Bingham and colleagues at Vanderbilt first looked at their own department and found they were spending about $500,000 in employee time per year to obtain prior authorization for radiation therapy treatments. The average compensation cost per request ranged from $27.51 for treatments that were initially approved (63% of all requests) to $100.55 when the insurance company required a peer-to-peer discussion.

The team then used response data from a 2018 ASTRO survey on prior authorization to estimate annual costs for all academic medical centers nationally. The group found annual treatment-related prior authorization costs were estimated at about $40 million for all academic practices nationally, with subsequently approved treatments accounting for the vast majority, about $36 million.

"Something must be done to decrease this burden," Bingham said.

At the institutional level, practices can examine their own process maps for prior authorization management to look for potential inefficiencies and find ways to increase communication between the employees involved in securing approvals, Bingham suggested.

EBRT underused in liver cancer

People with liver cancer awaiting transplantation could benefit from noninvasive radiation treatments, such as external-beam radiation therapy (EBRT), yet rarely receive it, according to a group of radiation oncologists at Oregon Health & Science University in Portland, OR.

Associate professor Dr. Nima Nabavizadeh and colleagues presented an analysis of data from the United Network for Organ Sharing (UNOS). They aimed to determine which bridging therapies were prescribed most often.

Nima Nabavizadeh
Dr. Nima Nabavizadeh.

Out of the 18,477 patients identified with hepatocellular carcinoma (HCC) awaiting transplant since 2013, the team found 85.4% received some type of bridging therapy. Just 3.6% of those patients were treated with EBRT, however, either alone (1.2%) or in combination with another type of therapy (2.4%).

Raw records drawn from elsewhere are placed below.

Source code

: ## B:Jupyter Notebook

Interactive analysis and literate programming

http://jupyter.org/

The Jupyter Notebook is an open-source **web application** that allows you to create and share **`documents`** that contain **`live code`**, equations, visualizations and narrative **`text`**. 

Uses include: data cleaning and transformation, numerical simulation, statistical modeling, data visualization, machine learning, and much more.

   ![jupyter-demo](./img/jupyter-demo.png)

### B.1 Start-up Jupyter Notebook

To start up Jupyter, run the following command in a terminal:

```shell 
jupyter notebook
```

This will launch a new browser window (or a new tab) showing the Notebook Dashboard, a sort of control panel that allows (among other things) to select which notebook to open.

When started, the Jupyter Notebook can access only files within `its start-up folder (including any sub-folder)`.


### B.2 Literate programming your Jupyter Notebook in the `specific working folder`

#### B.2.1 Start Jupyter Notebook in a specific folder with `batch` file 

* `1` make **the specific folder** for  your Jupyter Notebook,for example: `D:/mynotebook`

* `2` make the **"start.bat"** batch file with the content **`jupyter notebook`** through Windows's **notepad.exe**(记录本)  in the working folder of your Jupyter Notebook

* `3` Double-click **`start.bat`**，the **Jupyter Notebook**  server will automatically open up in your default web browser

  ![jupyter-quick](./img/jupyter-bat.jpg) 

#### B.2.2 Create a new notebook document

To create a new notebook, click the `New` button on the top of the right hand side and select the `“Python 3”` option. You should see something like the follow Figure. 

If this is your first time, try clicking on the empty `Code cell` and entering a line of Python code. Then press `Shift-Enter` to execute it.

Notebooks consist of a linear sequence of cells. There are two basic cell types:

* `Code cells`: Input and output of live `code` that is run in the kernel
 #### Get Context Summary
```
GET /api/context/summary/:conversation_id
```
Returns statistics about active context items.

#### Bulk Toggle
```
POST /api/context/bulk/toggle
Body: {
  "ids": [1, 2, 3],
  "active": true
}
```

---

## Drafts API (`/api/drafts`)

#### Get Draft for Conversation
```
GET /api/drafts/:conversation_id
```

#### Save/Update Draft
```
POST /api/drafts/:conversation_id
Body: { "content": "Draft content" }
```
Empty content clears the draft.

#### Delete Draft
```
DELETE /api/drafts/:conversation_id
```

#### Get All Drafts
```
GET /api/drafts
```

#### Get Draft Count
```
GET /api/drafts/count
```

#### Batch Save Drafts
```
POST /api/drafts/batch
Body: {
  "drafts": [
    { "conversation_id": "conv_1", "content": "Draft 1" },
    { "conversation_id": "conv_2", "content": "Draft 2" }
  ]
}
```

TACE was the most utilized therapy, used for 39.6% of patients. Thermal ablation was used for 12.8% of patients, and radioembolization was used for 8.7% of patients. Nearly a quarter of patients (22.2%) received a combination of non-EBRT therapies, the researchers found.

"Using our own institutional experience, more than 4% of our patients get EBRT at some point, so 3.6% was a surprising figure to us," Nabavizadeh said.

Radiation is the only non-invasive option and has not been shown to be inferior to the other treatments, he added.

Nabavizadeh noted the study did not explore why patients were prescribed one treatment over another, but he suggested it could be because radiation oncologists are often left out of the management discussions for these patients.

"Radiation needs to be part of treatment discussions much more frequently than it is now," Nabavizadeh concluded.